February achievements 2013-03-02 03:12:06
February achievements
A great deal of work has gone into making Cadre more effective and useful in the past few weeks. Following on the news post from early last month, work into completing Objective Cadre has been the primary focus. Mixed dynamic/lexical scope has also been implemented.


  • new extension for soft descriptions of permissions (summarize_permissions() in soft_controls)


  • new unix_time() (from normal timestamp) and date_diff() operations in date_functions extension.


  • variables can now be used without sigils.


  • functions can now be called from live data.


  • (restriction: functions cannot be called with sigils. @_this.func() will return the function, as if the parentheses were missing.)


  • Modes can now be called as functions. There is a lot to say about this.

  • a) _edit() will call the mode "edit" on the current page if possible, and fail back to searching for a dynamic function of the same name. This style of call is dynamically scoped, so that transactional variables are shared. Changes to $_body will be seen immediately, and inherited from calling modes.

    b) @_this.edit() or @_this._edit() will also work, but with the subtle distinction that there is no context and hence transactional entry property changes are out of scope. Changes to transactional entry properties (e.g. $_title) will not be shared at all.
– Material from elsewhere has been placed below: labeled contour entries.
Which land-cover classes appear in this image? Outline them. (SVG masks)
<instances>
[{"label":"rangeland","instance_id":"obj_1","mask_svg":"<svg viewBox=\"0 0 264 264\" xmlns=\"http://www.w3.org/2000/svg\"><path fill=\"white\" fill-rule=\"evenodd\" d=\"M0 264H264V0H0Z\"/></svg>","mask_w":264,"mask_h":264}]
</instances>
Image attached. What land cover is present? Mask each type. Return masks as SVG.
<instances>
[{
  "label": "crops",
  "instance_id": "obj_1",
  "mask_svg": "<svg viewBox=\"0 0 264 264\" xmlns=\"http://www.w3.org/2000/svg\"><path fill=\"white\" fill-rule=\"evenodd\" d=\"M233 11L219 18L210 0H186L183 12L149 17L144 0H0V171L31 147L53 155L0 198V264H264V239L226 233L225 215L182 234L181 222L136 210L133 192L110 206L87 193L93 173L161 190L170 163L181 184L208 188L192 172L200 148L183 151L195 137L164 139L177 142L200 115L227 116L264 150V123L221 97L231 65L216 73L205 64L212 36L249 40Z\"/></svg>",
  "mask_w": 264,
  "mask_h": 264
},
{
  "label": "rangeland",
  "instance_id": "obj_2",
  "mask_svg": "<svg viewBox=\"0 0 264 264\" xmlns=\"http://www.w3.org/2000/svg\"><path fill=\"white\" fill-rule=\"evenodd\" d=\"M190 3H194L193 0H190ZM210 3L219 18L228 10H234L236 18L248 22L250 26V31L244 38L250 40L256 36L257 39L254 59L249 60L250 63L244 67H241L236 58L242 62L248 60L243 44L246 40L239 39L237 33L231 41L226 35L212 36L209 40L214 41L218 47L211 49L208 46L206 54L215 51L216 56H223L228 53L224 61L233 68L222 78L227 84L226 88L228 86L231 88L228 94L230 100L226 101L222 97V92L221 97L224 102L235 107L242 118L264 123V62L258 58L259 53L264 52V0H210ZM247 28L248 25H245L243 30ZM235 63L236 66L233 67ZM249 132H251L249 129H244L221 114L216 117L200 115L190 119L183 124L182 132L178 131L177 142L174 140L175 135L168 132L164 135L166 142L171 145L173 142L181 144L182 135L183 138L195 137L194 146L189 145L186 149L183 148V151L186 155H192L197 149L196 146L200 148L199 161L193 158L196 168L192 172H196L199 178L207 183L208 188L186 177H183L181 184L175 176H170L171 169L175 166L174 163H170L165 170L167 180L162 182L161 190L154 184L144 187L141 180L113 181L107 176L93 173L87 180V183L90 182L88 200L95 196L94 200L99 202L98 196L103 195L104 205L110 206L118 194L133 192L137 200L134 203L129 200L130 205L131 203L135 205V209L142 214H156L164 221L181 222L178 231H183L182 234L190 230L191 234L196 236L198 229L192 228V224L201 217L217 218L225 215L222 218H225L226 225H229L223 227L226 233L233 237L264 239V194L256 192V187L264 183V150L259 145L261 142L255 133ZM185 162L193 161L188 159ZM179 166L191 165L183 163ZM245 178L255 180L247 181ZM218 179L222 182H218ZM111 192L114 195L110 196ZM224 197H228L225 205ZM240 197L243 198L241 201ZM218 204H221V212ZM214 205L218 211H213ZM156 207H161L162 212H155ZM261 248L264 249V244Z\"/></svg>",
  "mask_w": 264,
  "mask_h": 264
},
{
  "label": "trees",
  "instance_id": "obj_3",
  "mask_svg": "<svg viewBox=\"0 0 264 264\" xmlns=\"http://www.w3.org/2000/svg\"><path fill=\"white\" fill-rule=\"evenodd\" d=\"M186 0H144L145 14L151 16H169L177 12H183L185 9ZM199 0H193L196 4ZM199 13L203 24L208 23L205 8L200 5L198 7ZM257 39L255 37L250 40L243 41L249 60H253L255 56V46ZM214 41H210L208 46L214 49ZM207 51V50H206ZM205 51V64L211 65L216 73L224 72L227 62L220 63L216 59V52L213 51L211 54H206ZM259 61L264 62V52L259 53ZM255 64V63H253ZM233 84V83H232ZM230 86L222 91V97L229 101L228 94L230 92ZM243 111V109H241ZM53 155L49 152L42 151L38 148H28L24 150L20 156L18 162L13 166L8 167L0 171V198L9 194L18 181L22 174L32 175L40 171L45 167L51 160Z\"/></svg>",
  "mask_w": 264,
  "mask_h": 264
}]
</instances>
    c) Calling modes on any other entry (x = import entry 1; x.edit()) will have no context either and hence also will be completely out of scope.


  • Scope is implemented as follows:

  • (a) called modes have dynamic scope only if they're not called as members of a live data object.

    (b) dynamic functions (entries with executability = 4) have dynamic scope with whatever called them. (This keeps the behaviour consistent with (a).)

    (c) a bare function (one defined with the "function" keyword) retains lexical scope, but will fall back to dynamic scope if this fails. Any stack frame asked to check scope dynamically as a result will try to search for meaning lexically before perpetuating the dynamic search, so in:


    var d = "third";

    a = function {[
        var d = "second";
        b = function {[
            var d = "first";
            c = function {[
                d = "replaced";
            ]};
            c;
        ]};
        b;
    ]};

    t = function {[
        var d = "fifth";
        r = function {[
            var d = "fourth";
            m = a();
            m();
        ]};
        r;
    ]};

    q = t();

    q();



    The 'first' occurrence of [t]d[/t] gets replaced; if it were absent, the 'second' would be replaced, and so on. Dynamic scope is considered only when lexical scope is exhausted, and following dynamic scope may replenish the availability of lexical scope.